● **TASK STATEMENT**:
Your answer should repeat the entries in full, exactly as given, with no pictures.

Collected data
--- START ---

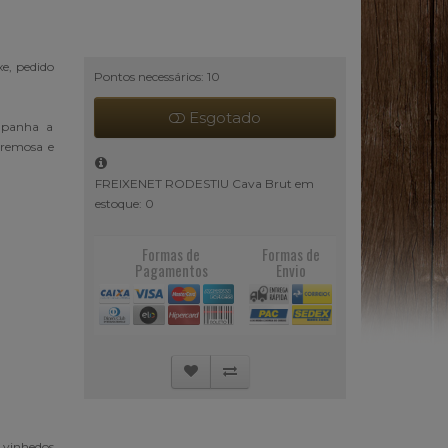
e, pedido
Pontos necessários: 10
Esgotado
mpanha a
cremosa e
FREIXENET RODESTIU Cava Brut em
estoque: 0
Formas de
Formas de
Pagamentos
Envio
e vinhedos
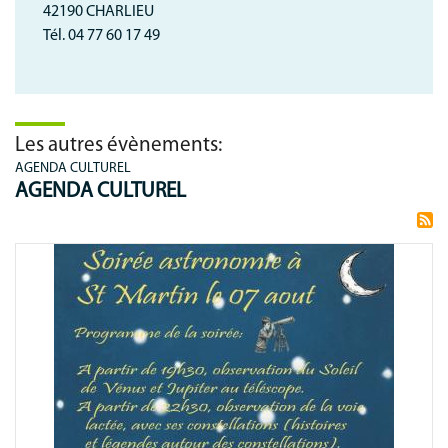
42190 CHARLIEU
Tél. 04 77 60 17 49
Les autres évènements:
AGENDA CULTUREL
AGENDA CULTUREL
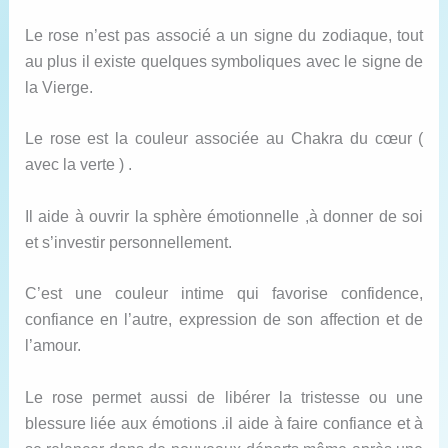
Le rose n’est pas associé a un signe du zodiaque, tout
au plus il existe quelques symboliques avec le signe de
la Vierge.
Le rose est la couleur associée au Chakra du cœur (
avec la verte ) .
Il aide à ouvrir la sphère émotionnelle ,à donner de soi
et s’investir personnellement.
C’est une couleur intime qui favorise confidence,
confiance en l’autre, expression de son affection et de
l’amour.
Le rose permet aussi de libérer la tristesse ou une
blessure liée aux émotions .il aide à faire confiance et à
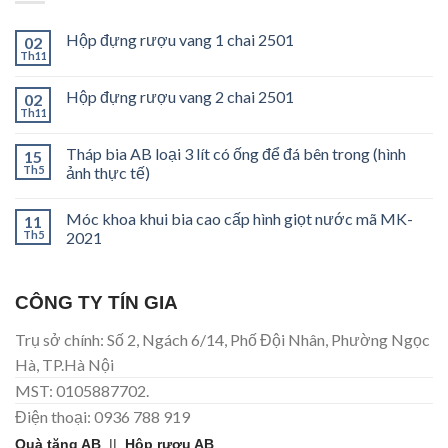
Hộp đựng rượu vang 1 chai 2501
02
Th11
Hộp đựng rượu vang 2 chai 2501
02
Th11
Tháp bia AB loại 3 lít có ống để đá bên trong (hình
15
Th5
ảnh thực tế)
Móc khoa khui bia cao cấp hình giọt nước mã MK-
11
Th5
2021
CÔNG TY TÍN GIA
Trụ sở chính: Số 2, Ngách 6/14, Phố Đội Nhân, Phường Ngọc
Hà, TP.Hà Nội
MST: 0105887702.
Điện thoại: 0936 788 919
Quà tặng AB
||
Hộp rượu AB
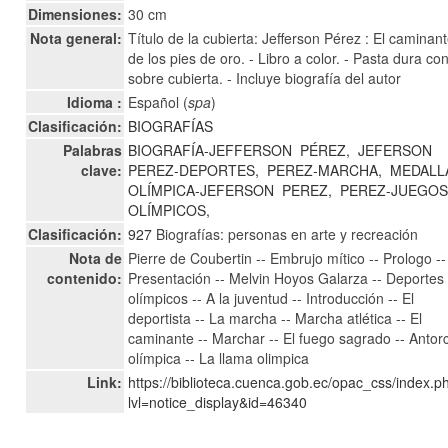
Dimensiones:
30 cm
Nota general:
Título de la cubierta: Jefferson Pérez : El caminan
de los pies de oro. - Libro a color. - Pasta dura co
sobre cubierta. - Incluye biografía del autor
Idioma :
Español (
spa
)
Clasificación:
BIOGRAFÍAS
Palabras
BIOGRAFÍA-JEFFERSON
PÉREZ,
JEFERSON
clave:
PEREZ-DEPORTES,
PEREZ-MARCHA,
MEDALL
OLÍMPICA-JEFERSON
PEREZ,
PEREZ-JUEGO
OLÍMPICOS,
Clasificación:
927
Biografías: personas en arte y recreación
Nota de
Pierre de Coubertin -- Embrujo mítico -- Prologo --
contenido:
Presentación -- Melvin Hoyos Galarza -- Deportes
olímpicos -- A la juventud -- Introducción -- El
deportista -- La marcha -- Marcha atlética -- El
caminante -- Marchar -- El fuego sagrado -- Antor
olímpica -- La llama olimpica
Link:
https://biblioteca.cuenca.gob.ec/opac_css/index.p
lvl=notice_display&id=46340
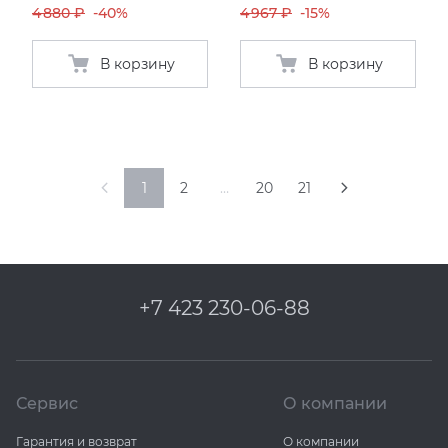
4 880 ₽
-40%
4 967 ₽
-15%
В корзину
В корзину
1
2
…
20
21
+7 423 230-06-88
Сервис
О компании
Гарантия и возврат
О компании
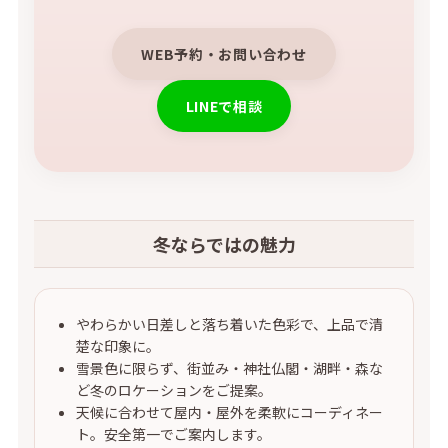
WEB予約・お問い合わせ
LINEで相談
冬ならではの魅力
やわらかい日差しと落ち着いた色彩で、上品で清
楚な印象に。
雪景色に限らず、街並み・神社仏閣・湖畔・森な
ど冬のロケーションをご提案。
天候に合わせて屋内・屋外を柔軟にコーディネー
ト。安全第一でご案内します。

--- END ---

● **PROBLEM SOLUTION**:
e, pedido
Pontos necessários: 10
Esgotado
mpanha a
cremosa e
FREIXENET RODESTIU Cava Brut em
estoque: 0
Formas de
Formas de
Pagamentos
Envio
e vinhedos
42190 CHARLIEU
Tél. 04 77 60 17 49
Les autres évènements:
AGENDA CULTUREL
AGENDA CULTUREL
Le rose n’est pas associé a un signe du zodiaque, tout
au plus il existe quelques symboliques avec le signe de
la Vierge.
Le rose est la couleur associée au Chakra du cœur (
avec la verte ) .
Il aide à ouvrir la sphère émotionnelle ,à donner de soi
et s’investir personnellement.
C’est une couleur intime qui favorise confidence,
confiance en l’autre, expression de son affection et de
l’amour.
Le rose permet aussi de libérer la tristesse ou une
blessure liée aux émotions .il aide à faire confiance et à
Hộp đựng rượu vang 1 chai 2501
02
Th11
Hộp đựng rượu vang 2 chai 2501
02
Th11
Tháp bia AB loại 3 lít có ống để đá bên trong (hình
15
Th5
ảnh thực tế)
Móc khoa khui bia cao cấp hình giọt nước mã MK-
11
Th5
2021
CÔNG TY TÍN GIA
Trụ sở chính: Số 2, Ngách 6/14, Phố Đội Nhân, Phường Ngọc
Hà, TP.Hà Nội
MST: 0105887702.
Điện thoại: 0936 788 919
Quà tặng AB
||
Hộp rượu AB
Dimensiones:
30 cm
Nota general:
Título de la cubierta: Jefferson Pérez : El caminan
de los pies de oro. - Libro a color. - Pasta dura co
sobre cubierta. - Incluye biografía del autor
Idioma :
Español (
spa
)
Clasificación:
BIOGRAFÍAS
Palabras
BIOGRAFÍA-JEFFERSON
PÉREZ,
JEFERSON
clave:
PEREZ-DEPORTES,
PEREZ-MARCHA,
MEDALL
OLÍMPICA-JEFERSON
PEREZ,
PEREZ-JUEGO
OLÍMPICOS,
Clasificación:
927
Biografías: personas en arte y recreación
Nota de
Pierre de Coubertin -- Embrujo mítico -- Prologo --
contenido:
Presentación -- Melvin Hoyos Galarza -- Deportes
olímpicos -- A la juventud -- Introducción -- El
deportista -- La marcha -- Marcha atlética -- El
caminante -- Marchar -- El fuego sagrado -- Antor
olímpica -- La llama olimpica
Link:
https://biblioteca.cuenca.gob.ec/opac_css/index.p
lvl=notice_display&id=46340
4 880 ₽
-40%
4 967 ₽
-15%
В корзину
В корзину
1
2
…
20
21
+7 423 230-06-88
Сервис
О компании
Гарантия и возврат
О компании
WEB予約・お問い合わせ
LINEで相談
冬ならではの魅力
やわらかい日差しと落ち着いた色彩で、上品で清
楚な印象に。
雪景色に限らず、街並み・神社仏閣・湖畔・森な
ど冬のロケーションをご提案。
天候に合わせて屋内・屋外を柔軟にコーディネー
ト。安全第一でご案内します。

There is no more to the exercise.